(Record excerpts Opens)

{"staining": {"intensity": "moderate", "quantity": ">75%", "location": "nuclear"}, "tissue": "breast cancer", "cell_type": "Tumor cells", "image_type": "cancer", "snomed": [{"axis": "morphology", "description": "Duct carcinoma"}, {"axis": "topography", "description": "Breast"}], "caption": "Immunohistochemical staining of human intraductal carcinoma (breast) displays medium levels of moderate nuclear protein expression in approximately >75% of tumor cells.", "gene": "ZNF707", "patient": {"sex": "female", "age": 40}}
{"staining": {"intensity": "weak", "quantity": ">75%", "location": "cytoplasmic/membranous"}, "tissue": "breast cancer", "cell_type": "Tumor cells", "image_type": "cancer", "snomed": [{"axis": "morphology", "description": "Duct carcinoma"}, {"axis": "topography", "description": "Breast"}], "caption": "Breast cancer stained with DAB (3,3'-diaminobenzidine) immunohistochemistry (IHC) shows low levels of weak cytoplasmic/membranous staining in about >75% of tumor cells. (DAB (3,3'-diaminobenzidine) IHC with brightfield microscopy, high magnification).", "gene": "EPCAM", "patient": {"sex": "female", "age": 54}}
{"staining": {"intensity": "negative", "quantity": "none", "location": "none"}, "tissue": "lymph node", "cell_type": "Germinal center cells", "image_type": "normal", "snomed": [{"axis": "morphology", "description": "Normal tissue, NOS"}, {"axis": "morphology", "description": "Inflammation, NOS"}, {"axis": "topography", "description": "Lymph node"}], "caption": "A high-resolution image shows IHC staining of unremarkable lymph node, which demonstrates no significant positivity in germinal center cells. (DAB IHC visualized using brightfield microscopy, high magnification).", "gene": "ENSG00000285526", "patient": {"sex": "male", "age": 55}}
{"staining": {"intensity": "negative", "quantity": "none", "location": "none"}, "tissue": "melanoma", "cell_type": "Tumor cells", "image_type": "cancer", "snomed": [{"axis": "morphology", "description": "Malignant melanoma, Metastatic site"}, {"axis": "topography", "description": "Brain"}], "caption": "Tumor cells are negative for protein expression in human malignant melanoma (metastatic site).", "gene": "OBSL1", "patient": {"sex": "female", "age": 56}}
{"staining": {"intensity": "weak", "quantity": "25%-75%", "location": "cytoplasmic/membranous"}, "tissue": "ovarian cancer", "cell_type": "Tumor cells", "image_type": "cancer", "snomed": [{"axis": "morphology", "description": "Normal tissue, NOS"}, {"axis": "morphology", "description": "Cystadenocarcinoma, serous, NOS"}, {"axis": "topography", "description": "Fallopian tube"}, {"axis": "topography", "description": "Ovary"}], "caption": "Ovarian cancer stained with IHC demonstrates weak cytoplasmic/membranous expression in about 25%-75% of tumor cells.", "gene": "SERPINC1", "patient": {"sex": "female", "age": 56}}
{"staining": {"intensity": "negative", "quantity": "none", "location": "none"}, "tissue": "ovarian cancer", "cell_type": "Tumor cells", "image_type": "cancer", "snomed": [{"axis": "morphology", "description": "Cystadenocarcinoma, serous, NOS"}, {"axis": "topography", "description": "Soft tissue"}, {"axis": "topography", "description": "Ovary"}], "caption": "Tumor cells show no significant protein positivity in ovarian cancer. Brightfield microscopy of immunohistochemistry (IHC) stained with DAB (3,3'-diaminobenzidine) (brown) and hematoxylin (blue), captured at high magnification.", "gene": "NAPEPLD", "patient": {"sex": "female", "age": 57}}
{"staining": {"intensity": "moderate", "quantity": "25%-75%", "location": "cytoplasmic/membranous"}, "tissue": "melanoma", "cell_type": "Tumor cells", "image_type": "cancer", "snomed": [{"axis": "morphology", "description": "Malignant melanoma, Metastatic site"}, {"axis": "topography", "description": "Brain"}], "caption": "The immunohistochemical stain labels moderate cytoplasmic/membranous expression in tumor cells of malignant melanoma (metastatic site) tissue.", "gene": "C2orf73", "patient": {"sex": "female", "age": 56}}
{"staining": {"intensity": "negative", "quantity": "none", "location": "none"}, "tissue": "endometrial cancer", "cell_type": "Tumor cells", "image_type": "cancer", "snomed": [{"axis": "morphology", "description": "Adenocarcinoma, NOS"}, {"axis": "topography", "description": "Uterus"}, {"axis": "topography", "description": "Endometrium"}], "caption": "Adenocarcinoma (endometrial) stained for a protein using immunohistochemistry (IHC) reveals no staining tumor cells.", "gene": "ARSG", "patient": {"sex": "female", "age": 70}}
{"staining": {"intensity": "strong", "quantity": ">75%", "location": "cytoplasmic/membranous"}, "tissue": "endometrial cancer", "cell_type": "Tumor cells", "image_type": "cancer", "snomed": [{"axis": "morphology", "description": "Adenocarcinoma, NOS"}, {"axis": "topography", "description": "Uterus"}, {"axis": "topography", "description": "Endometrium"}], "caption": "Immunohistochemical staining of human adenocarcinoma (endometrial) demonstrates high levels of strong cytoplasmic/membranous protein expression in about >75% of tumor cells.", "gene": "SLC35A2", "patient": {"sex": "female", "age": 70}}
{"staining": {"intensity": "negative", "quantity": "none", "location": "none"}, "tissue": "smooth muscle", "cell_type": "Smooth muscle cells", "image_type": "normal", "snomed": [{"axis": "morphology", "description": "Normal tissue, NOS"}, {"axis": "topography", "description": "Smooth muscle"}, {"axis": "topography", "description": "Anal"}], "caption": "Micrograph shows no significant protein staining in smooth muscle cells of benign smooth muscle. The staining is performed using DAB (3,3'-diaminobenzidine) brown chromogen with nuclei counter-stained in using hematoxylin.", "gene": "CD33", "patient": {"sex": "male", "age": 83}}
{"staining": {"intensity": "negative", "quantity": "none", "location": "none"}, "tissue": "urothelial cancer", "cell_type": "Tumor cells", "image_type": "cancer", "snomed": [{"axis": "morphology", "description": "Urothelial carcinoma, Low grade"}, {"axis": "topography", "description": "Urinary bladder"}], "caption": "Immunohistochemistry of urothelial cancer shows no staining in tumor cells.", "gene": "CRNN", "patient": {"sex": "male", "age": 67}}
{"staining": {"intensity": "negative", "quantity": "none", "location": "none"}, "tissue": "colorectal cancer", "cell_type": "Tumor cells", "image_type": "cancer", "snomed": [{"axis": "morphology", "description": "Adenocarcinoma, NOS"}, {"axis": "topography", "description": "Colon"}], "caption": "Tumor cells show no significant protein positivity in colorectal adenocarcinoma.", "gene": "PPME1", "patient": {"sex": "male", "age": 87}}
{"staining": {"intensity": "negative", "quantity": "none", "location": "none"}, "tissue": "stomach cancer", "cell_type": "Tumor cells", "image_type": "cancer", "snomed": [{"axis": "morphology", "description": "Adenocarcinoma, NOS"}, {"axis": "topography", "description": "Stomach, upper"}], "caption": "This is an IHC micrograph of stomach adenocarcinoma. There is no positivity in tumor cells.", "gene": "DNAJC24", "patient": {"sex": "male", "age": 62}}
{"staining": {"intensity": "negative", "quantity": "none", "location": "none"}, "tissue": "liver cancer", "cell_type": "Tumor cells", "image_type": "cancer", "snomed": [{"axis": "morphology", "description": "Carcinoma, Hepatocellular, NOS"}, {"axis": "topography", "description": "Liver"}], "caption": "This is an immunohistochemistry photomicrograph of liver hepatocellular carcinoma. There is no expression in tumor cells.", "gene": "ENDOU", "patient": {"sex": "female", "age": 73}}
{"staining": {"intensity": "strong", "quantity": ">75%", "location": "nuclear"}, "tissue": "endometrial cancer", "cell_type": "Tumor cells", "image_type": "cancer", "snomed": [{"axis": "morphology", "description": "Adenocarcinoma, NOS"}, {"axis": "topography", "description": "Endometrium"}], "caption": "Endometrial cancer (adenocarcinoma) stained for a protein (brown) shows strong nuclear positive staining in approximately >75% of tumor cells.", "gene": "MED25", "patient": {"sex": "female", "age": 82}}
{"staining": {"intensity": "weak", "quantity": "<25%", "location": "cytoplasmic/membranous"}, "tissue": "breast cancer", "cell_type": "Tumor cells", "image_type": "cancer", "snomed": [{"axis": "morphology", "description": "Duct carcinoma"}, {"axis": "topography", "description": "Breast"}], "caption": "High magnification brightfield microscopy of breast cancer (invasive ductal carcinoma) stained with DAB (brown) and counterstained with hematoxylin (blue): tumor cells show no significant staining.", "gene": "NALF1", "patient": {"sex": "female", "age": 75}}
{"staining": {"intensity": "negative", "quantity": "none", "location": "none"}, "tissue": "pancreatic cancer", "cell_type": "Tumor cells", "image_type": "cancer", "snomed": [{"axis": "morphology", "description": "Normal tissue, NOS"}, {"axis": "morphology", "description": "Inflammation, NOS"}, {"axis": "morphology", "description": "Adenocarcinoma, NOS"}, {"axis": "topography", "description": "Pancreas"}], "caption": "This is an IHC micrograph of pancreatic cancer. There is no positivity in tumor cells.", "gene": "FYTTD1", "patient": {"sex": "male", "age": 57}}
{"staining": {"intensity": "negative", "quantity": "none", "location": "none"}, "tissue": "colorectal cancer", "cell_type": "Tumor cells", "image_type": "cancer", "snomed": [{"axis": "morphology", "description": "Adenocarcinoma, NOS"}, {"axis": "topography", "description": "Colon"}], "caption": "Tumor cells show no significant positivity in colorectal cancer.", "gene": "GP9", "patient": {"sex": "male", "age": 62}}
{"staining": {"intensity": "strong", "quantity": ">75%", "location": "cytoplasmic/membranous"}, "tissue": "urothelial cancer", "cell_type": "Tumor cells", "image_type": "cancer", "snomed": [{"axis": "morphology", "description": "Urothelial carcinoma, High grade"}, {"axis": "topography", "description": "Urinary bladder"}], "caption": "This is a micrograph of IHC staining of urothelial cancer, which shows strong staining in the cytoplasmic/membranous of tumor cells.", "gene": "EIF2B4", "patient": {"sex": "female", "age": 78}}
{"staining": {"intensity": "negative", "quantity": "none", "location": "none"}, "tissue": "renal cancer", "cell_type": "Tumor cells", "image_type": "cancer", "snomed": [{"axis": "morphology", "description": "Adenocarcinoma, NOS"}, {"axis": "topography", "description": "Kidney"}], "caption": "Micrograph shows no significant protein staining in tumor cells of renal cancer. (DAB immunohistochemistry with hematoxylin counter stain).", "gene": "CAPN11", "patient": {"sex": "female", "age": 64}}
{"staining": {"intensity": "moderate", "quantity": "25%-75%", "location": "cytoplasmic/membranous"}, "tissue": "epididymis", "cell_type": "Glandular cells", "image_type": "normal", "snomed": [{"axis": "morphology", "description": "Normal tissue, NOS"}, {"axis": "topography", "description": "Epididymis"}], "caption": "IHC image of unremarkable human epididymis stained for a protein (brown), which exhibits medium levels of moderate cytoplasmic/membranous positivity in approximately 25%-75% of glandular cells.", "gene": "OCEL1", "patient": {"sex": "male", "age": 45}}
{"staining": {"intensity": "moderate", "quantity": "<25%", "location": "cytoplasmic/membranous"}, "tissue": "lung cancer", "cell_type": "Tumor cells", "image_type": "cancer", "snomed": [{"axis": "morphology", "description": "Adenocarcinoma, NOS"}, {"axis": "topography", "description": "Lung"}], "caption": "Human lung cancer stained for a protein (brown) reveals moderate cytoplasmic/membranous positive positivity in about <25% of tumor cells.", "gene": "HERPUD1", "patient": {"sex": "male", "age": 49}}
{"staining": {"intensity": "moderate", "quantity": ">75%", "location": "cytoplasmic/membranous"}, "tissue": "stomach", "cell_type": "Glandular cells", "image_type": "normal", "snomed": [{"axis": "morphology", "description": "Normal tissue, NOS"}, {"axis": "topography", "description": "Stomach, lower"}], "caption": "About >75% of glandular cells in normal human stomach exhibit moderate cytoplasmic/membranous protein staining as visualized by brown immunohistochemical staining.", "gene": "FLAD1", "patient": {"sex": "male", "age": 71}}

(Record excerpts Closes)

*Your task*: Scan the records above for the lines holding "cells are negative" and "stained with IHC". Transcribe those two and every line between them word for word, and no others.

*Response box*:
{"staining": {"intensity": "negative", "quantity": "none", "location": "none"}, "tissue": "melanoma", "cell_type": "Tumor cells", "image_type": "cancer", "snomed": [{"axis": "morphology", "description": "Malignant melanoma, Metastatic site"}, {"axis": "topography", "description": "Brain"}], "caption": "Tumor cells are negative for protein expression in human malignant melanoma (metastatic site).", "gene": "OBSL1", "patient": {"sex": "female", "age": 56}}
{"staining": {"intensity": "weak", "quantity": "25%-75%", "location": "cytoplasmic/membranous"}, "tissue": "ovarian cancer", "cell_type": "Tumor cells", "image_type": "cancer", "snomed": [{"axis": "morphology", "description": "Normal tissue, NOS"}, {"axis": "morphology", "description": "Cystadenocarcinoma, serous, NOS"}, {"axis": "topography", "description": "Fallopian tube"}, {"axis": "topography", "description": "Ovary"}], "caption": "Ovarian cancer stained with IHC demonstrates weak cytoplasmic/membranous expression in about 25%-75% of tumor cells.", "gene": "SERPINC1", "patient": {"sex": "female", "age": 56}}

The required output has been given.